I had genius G500v. it must be lying around somewhere but wasn't satisfied with it. In cs 1.6 footsteps were not at all clear. Vibration thing made it even worse, all i could hear with vibration on were explosions and gunshots but no footsteps. For movies it may be good but for gaming no. I don't have much idea about ozone attack but few of my friends have it and they say its decent. Real good gaming headset may cost you anywhere between 5k-15k. If its not feasible to increase your budget that much then I would suggest you to stick with your budget and go for any decent option available. You won't notice much difference between a 2k headset and a 3k headset but you will notice quite a difference if you go above 5k. Thats just my personal observation. It may not be true for everyone but that's just what i have experienced.

*www.flipkart.com/steelseries-siber...arch&ref=040aa027-2e04-4b3a-abf0-7c1435c1a838 these are a good pair of headphones but must be around 3k


----------



## vanpr7 (Oct 10, 2012)

iittopper said:


> Ozone attack is a good choice for 1.5k . And snow white limited edition one really looks cool.
> 
> Ozone attack is a good choice for 1.5k . And snow white limited edition one really looks cool.



Thanks for the reply. I had seen the reviews n it seemed decent enough. .. Thinking of buying this one.
Btw you have any idea if its available in Nehru Place in Delhi??


----------



## vanpr7 (Oct 10, 2012)

Thanks guys for the reply. .. Not gonna go for Genius at all now. Thinking of buying ozone one only. 
Do you know if it will actually last? I mean the build quality is good enough to last? And also if its available in Delhi.

Thanks in advance. ..


----------



## d6bmg (Oct 10, 2012)

For availibility, check SMC.
I think I saw the same in their website.


----------



## iittopper (Oct 11, 2012)

vanpr7 said:


> Thanks for the reply. I had seen the reviews n it seemed decent enough. .. Thinking of buying this one.
> Btw you have any idea if its available in Nehru Place in Delhi??

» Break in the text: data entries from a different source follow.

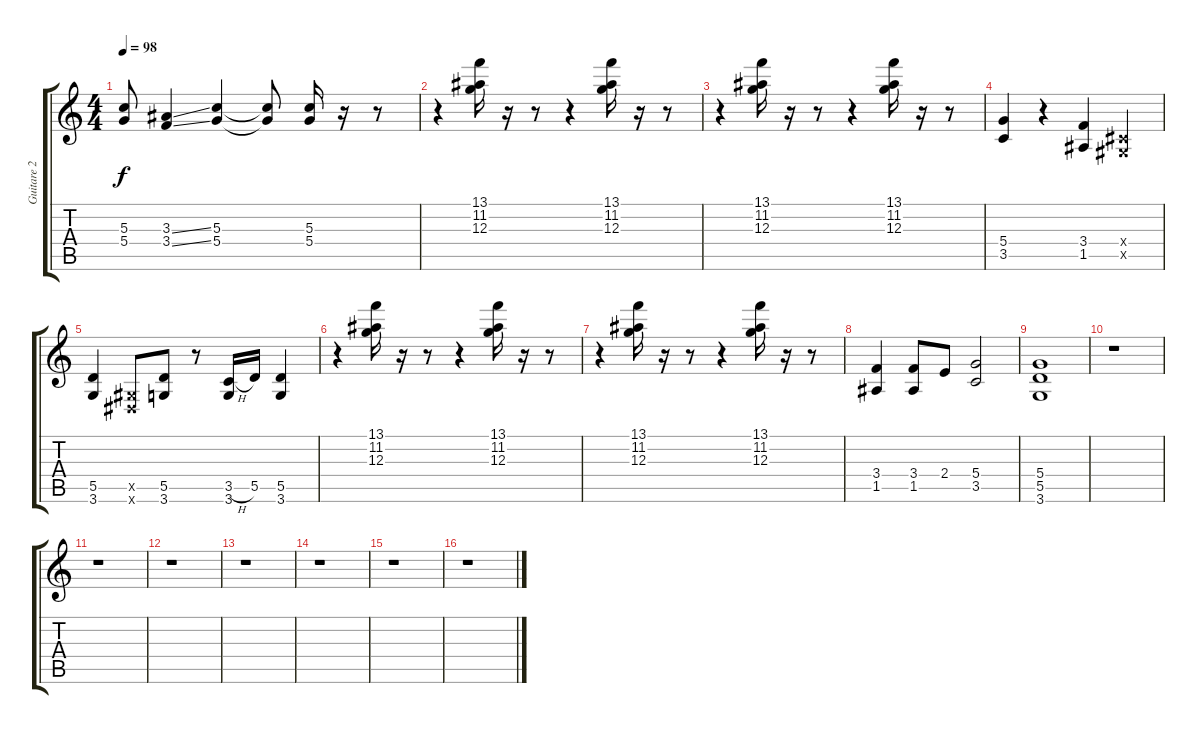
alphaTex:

\track ("Guitare 2 Distorsion" "Guitare 2 ") {instrument distortionguitar}
\staff {score tabs}
\tuning (E4 B3 G3 D3 A2 E2) {hide}
\ts (4 4)
\tempo 98
\clef g2
\ks c
(5.3 5.4).8{dy f} (3.3{ss} 3.4{ss}).4 (5.3 5.4).4 (5.3{t} 5.4{t}).8 (5.3 5.4).16 r.16 r.8 |
r.4 (13.1 11.2 12.3).16 r.16 r.8 r.4 (13.1 11.2 12.3).16 r.16 r.8 |
r.4 (13.1 11.2 12.3).16 r.16 r.8 r.4 (13.1 11.2 12.3).16 r.16 r.8 |
(5.4 3.5).4 r.4 (3.4 1.5).4 (-1.4{x} -1.5{x}).4 |
(5.5 3.6).4 (-1.5{x} -1.6{x}).8 (5.5 3.6).8 r.8 (3.5{h} 3.6).16 5.5.16 (5.5 3.6).4 |
r.4 (13.1 11.2 12.3).16 r.16 r.8 r.4 (13.1 11.2 12.3).16 r.16 r.8 |
r.4 (13.1 11.2 12.3).16 r.16 r.8 r.4 (13.1 11.2 12.3).16 r.16 r.8 |
(3.4 1.5).4 (3.4 1.5).8 2.4.8 (5.4 3.5).2 |
(5.4 5.5 3.6).1 |
r.1 |
r.1 |
r.1 |
r.1 |
r.1 |
r.1 |
r.1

last time i checked ( 1 month ago) , i was not able to find it . But i didnot checked much shop . So good luck in finding ond . And as d6dmg suggested , call smcinternational(there shop is in nehru place) and ask for the availability . The black one is available for rs 1699 in flipkart and nextworld . But my personnal choice is always white .
And i hope you have read review from this one - Ozone Attack Gaming Head set Review


----------



## vanpr7 (Oct 11, 2012)

Nope.. Ozone attack snow edition or the normal attack, both not available at smc.. neither the site nor the shop. Called just now...
Can u recommend me some other headset? Around 2000 maybe. Or someplace where i can get this one, either online or located in Delhi or NCR?


----------



## iittopper (Oct 11, 2012)

Either buy from Flipkart.com or from - Buy Ozone Attack Stereo Gaming Headset in India at the best price. Screenshots, videos, reviews available. . But they have black one in stock . Or if you stay close to nehru place ! go and check the shop , I have a feeling that you will get it there


----------



## vanpr7 (Oct 12, 2012)

Going to Nehru Place tomorrow.. Will see there.. If i find it well n good otherwise will have to order online.. Will also check out other headsets there..:/..


----------



## iittopper (Oct 12, 2012)

Do have a look for siberia v1/ siberia full size gaming headset if you can increase your budget


----------



## vanpr7 (Oct 13, 2012)

I have quit on the ozone attack one. I have decided to increase the budget n I'm either going for siberia v1 or corsair vengeance 1300 which costs 500 more. Which one would u recommend?


----------



## rohit32407 (Oct 13, 2012)

I have used siberia v1 and it was good. Don't have any idea about corsair headphones.


----------



## ashis_lakra (Oct 17, 2016)

How about Sennheiser HD 202 II @ 1.7k ? Its a headphone if u prefer good sound, else take oZone attack which is decently priced and integrated mic.


----------



## TheSloth (Oct 17, 2016)

I have JBL T100A. It has mic. But why it doesn't work in my lap, say with Steam voice chat? any idea? 
I use laptop's inbuilt microphone on video calls, also for voice chat on Steam


----------